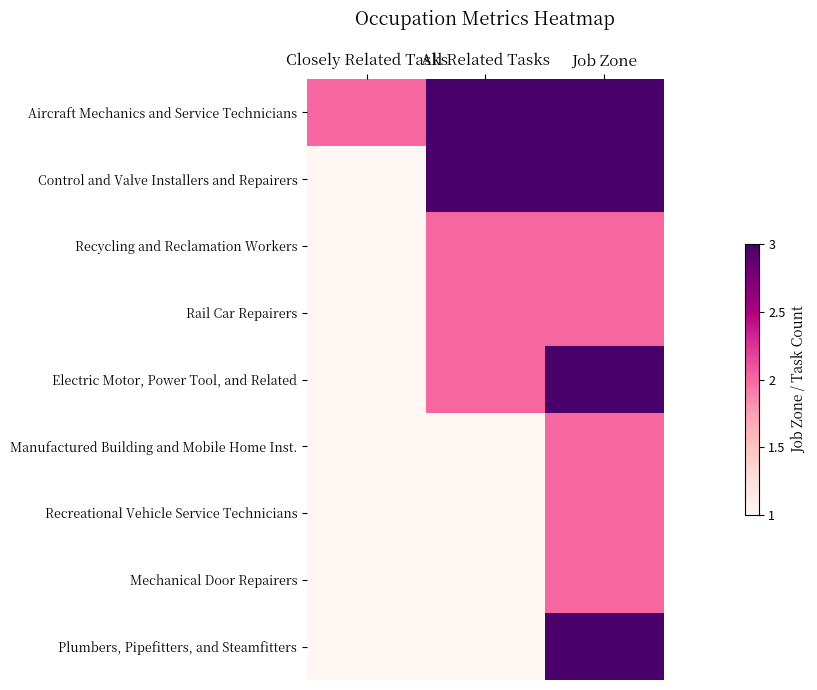

Which has a higher value, All Related Tasks or Job Zone?

All Related Tasks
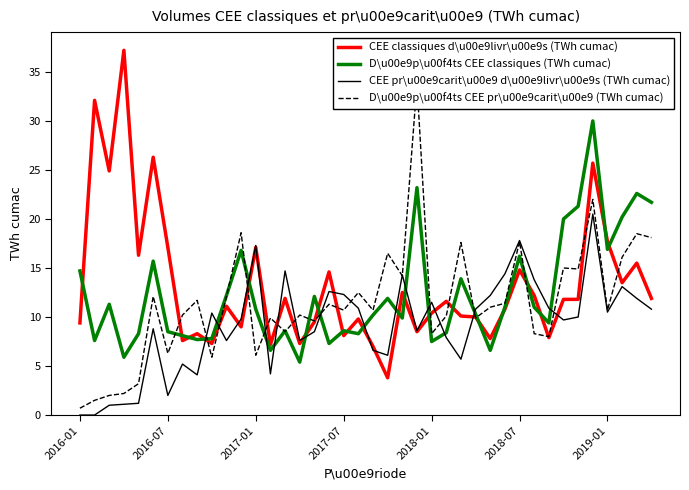

True or false: CEE pr\u00e9carit\u00e9 d\u00e9livr\u00e9s (TWh cumac) has a value of 11.5 at 2018-01.

True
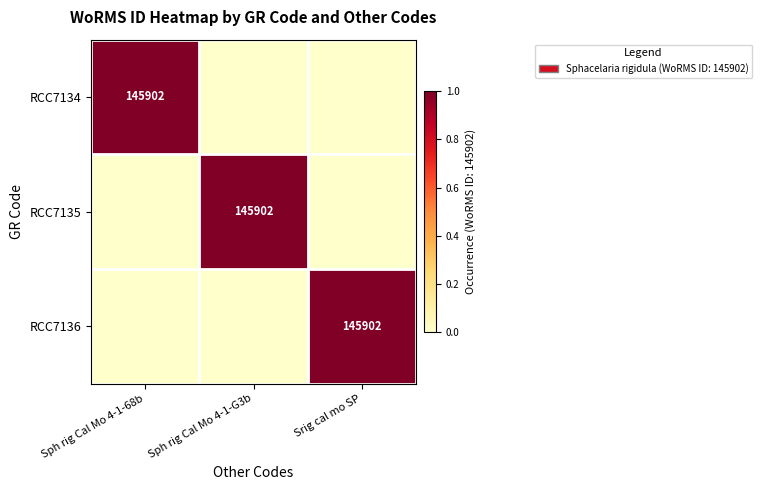

The value of RCC7134 at Sph rig Cal Mo 4-1-68b is 208594. True or false?

False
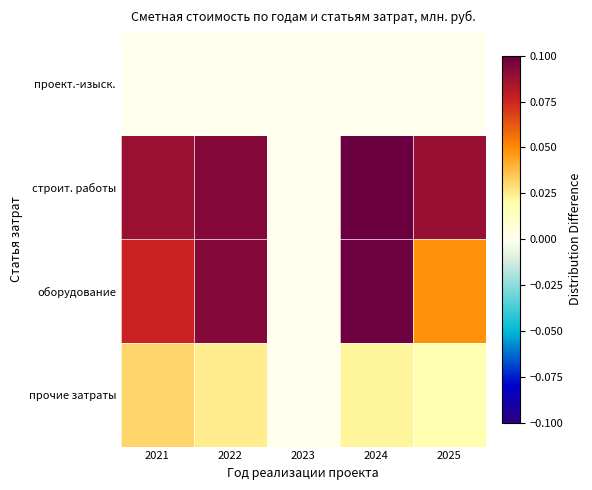

Reading right to left, what are all the values shown in this chart?

проект.-изыск.: 2025=0.0	2024=0.0	2023=0.0	2022=0.0	2021=0.0
строит. работы: 2025=0.1	2024=0.1	2023=0.0	2022=0.1	2021=0.1
оборудование: 2025=0.0	2024=0.1	2023=0.0	2022=0.1	2021=0.1
прочие затраты: 2025=0.0	2024=0.0	2023=0.0	2022=0.0	2021=0.0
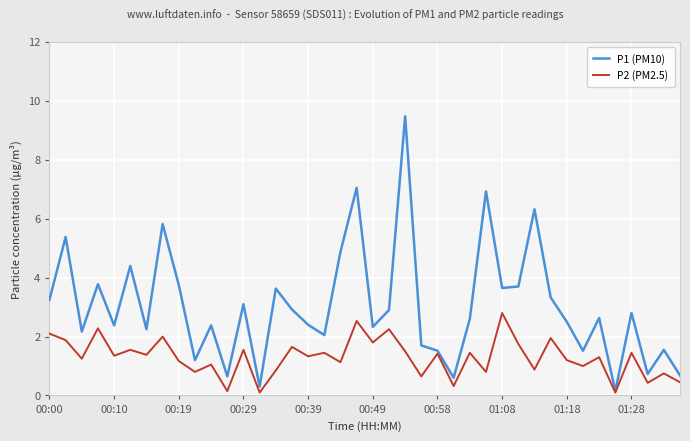

Which series has the widest spread of values?

P1 (PM10)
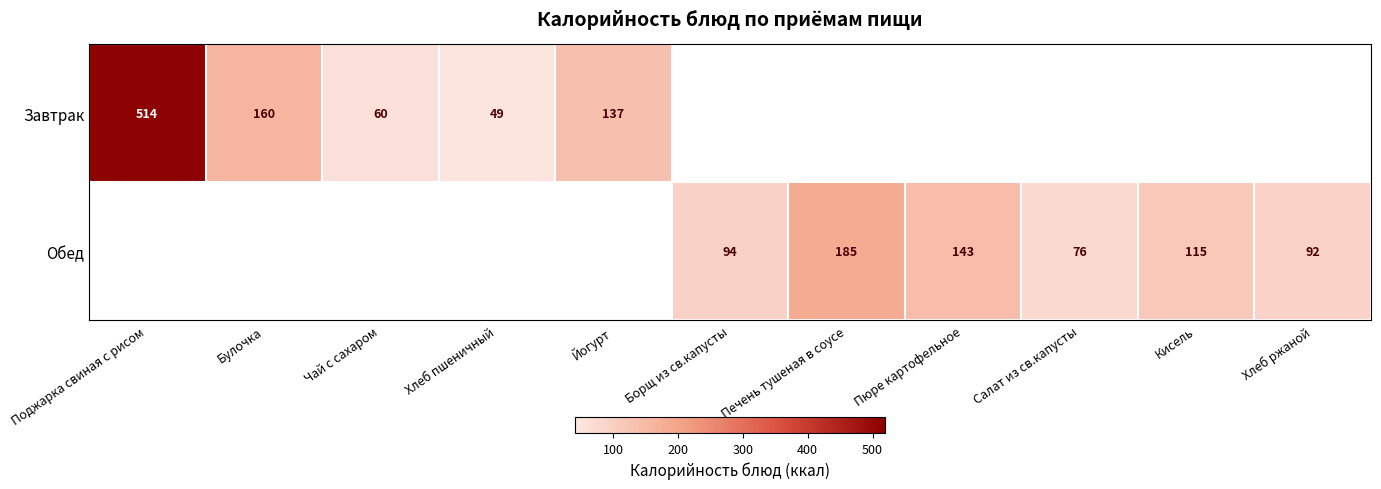

Is the value of Завтрак at Йогурт greater than the value of Обед at Салат из св.капусты?

Yes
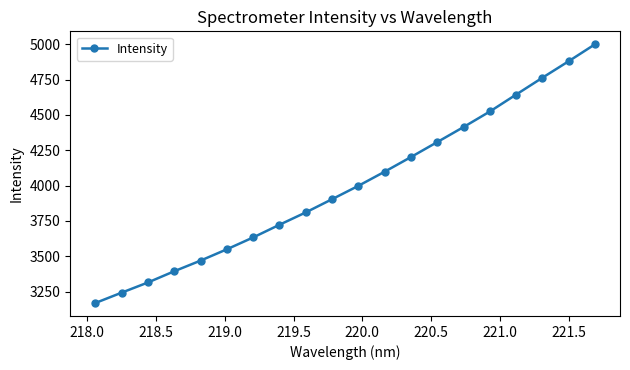

What is the maximum value shown in the chart?

5000.1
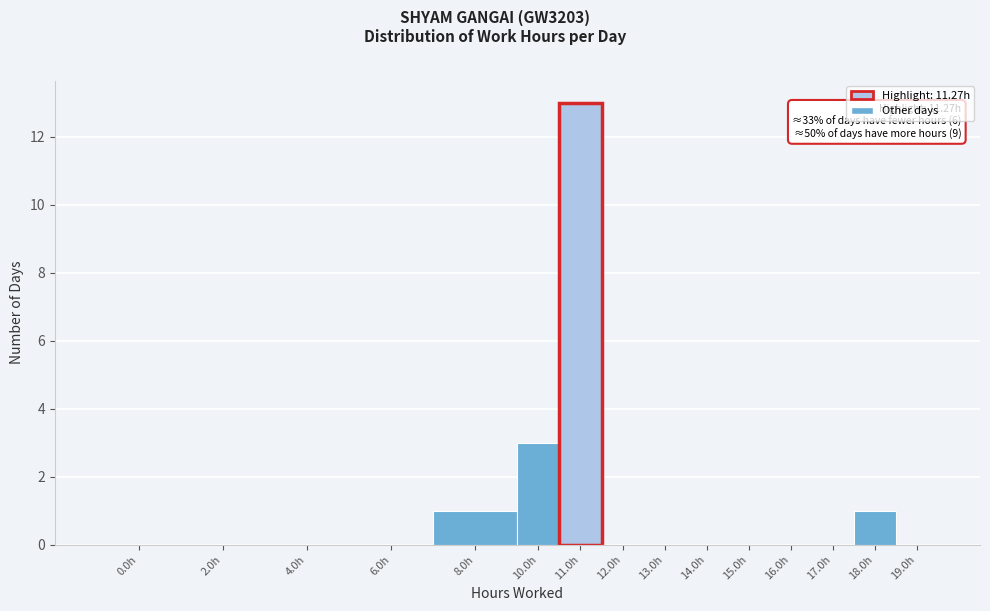

Reading right to left, extract all data points from this chart.

19.0h=0	18.0h=1	17.0h=0	16.0h=0	15.0h=0	14.0h=0	13.0h=0	12.0h=0	11.0h=13	10.0h=3	8.0h=1	6.0h=0	4.0h=0	2.0h=0	0.0h=0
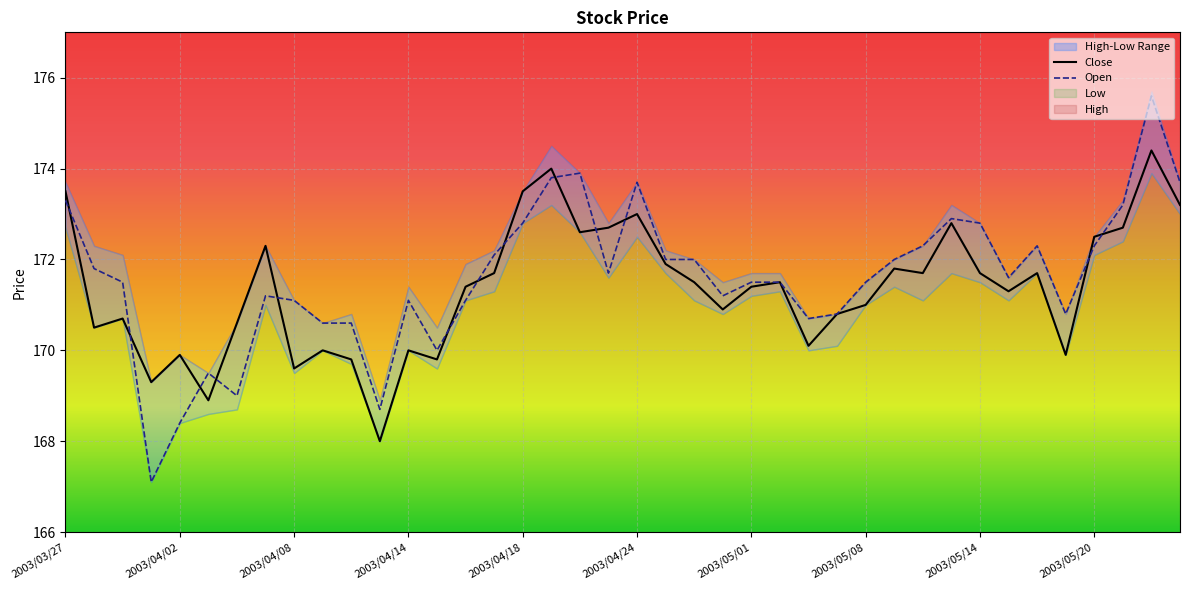

What is the label of the 1st point from the left?

2003/03/27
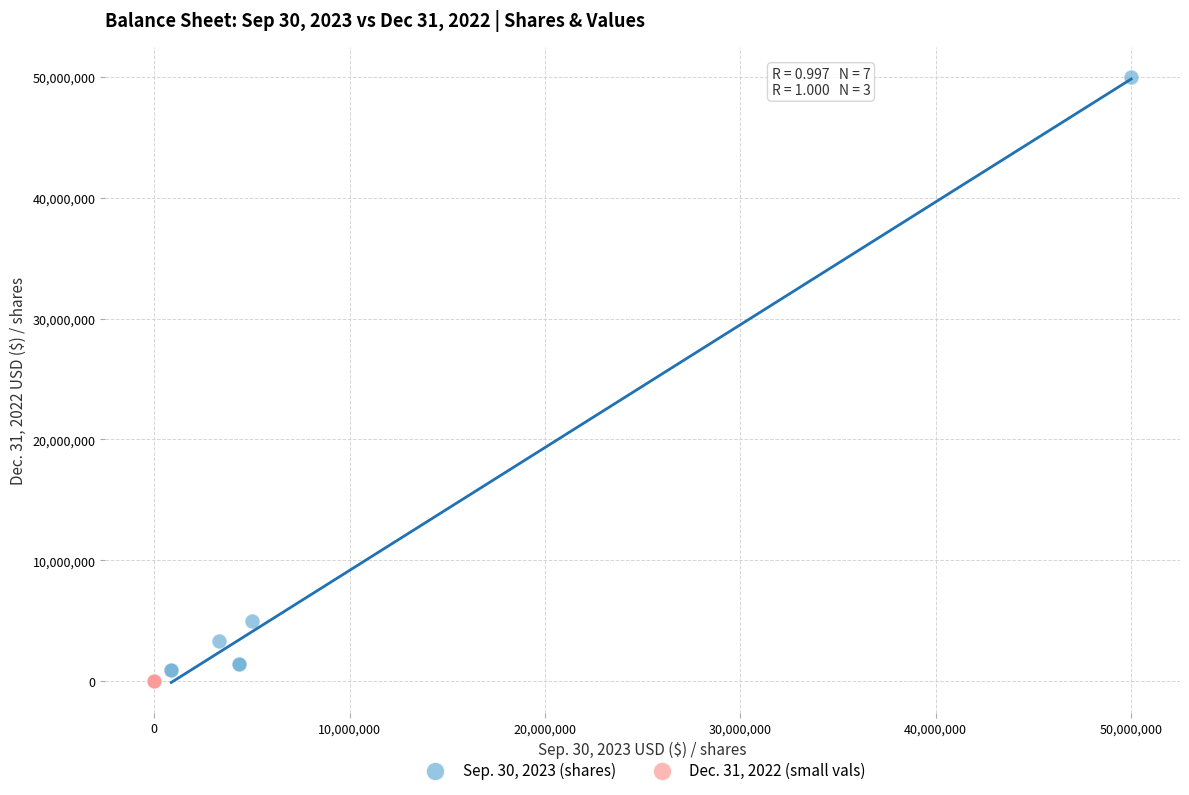

Which series reaches the maximum Y coordinate?

Sep. 30, 2023 (shares)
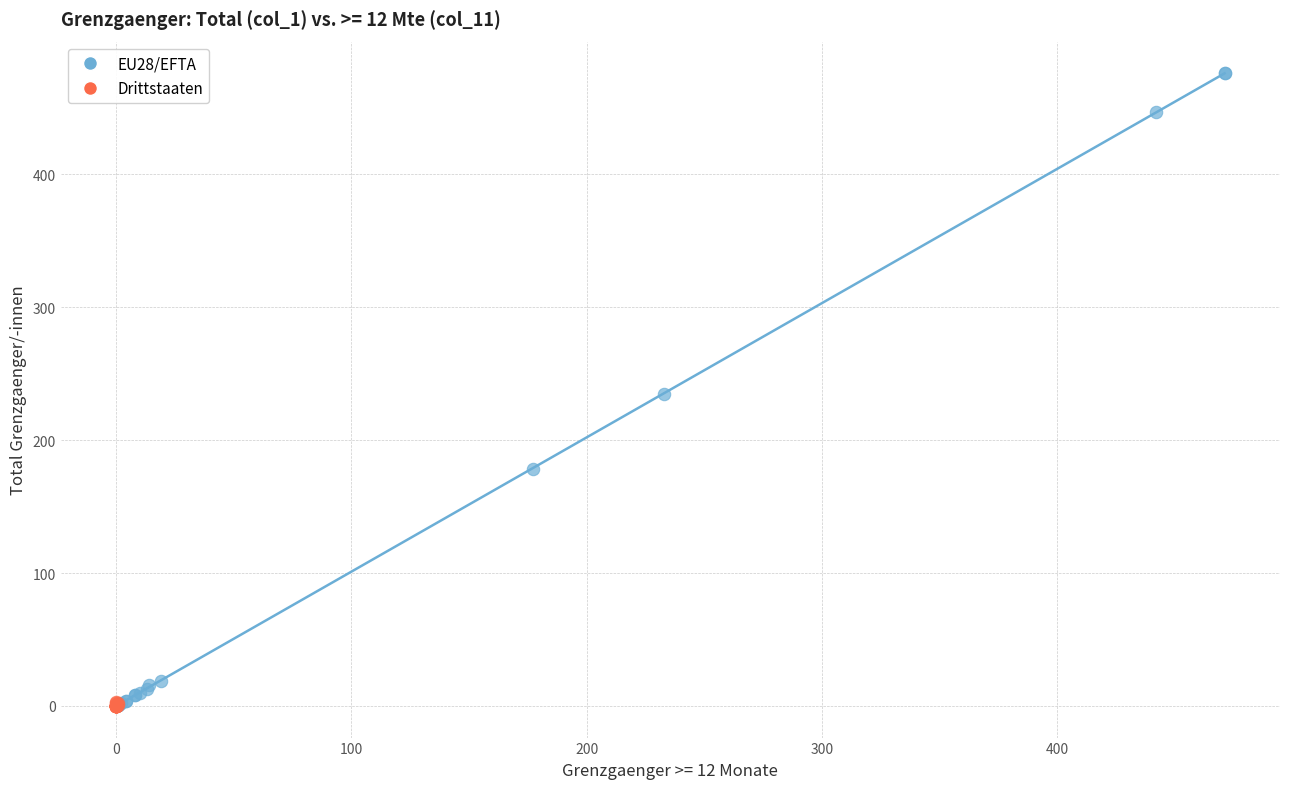

Which series contains the highest Y value?

EU28/EFTA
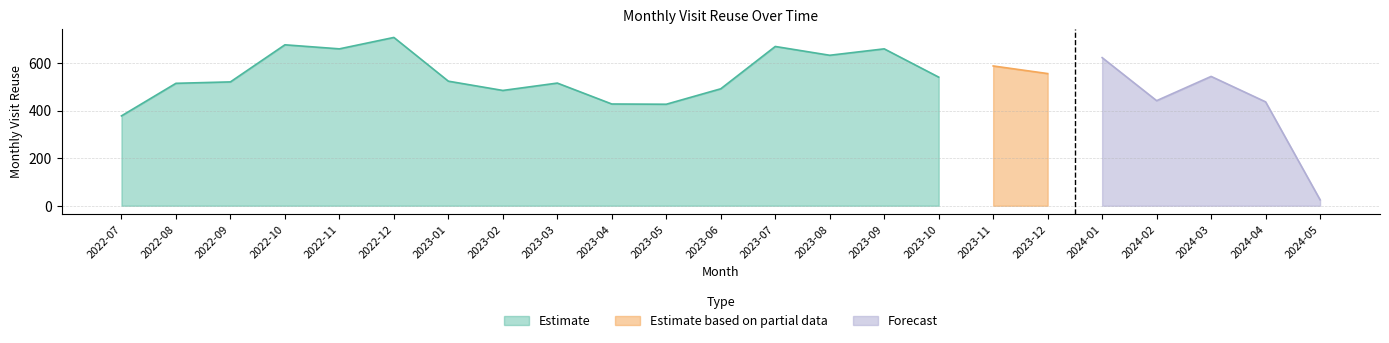

Which category has the lowest value in the Estimate series?

2022-07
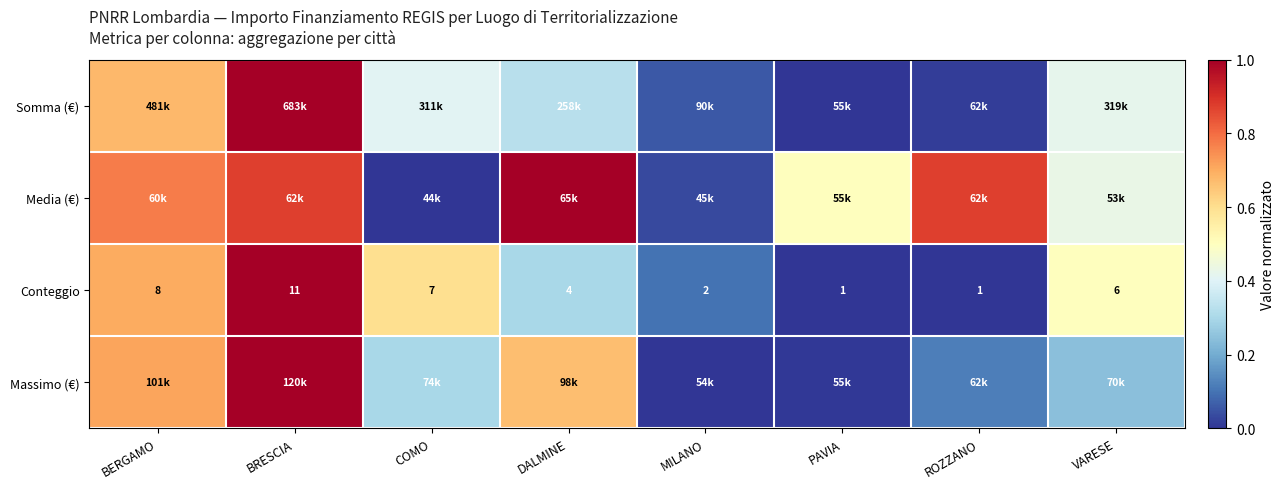

At which category is the sum across all series the highest?

BRESCIA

# # # #

PROBLEM TO SOLVE:
Retype the lines of the records exactly, starting with the line that contains "Which category has" and going on through the end of the records, both included. Leave the pictures out of your answer.

OUTPUT:
Which category has the lowest value in the Estimate series?

2022-07

At which category is the sum across all series the highest?

BRESCIA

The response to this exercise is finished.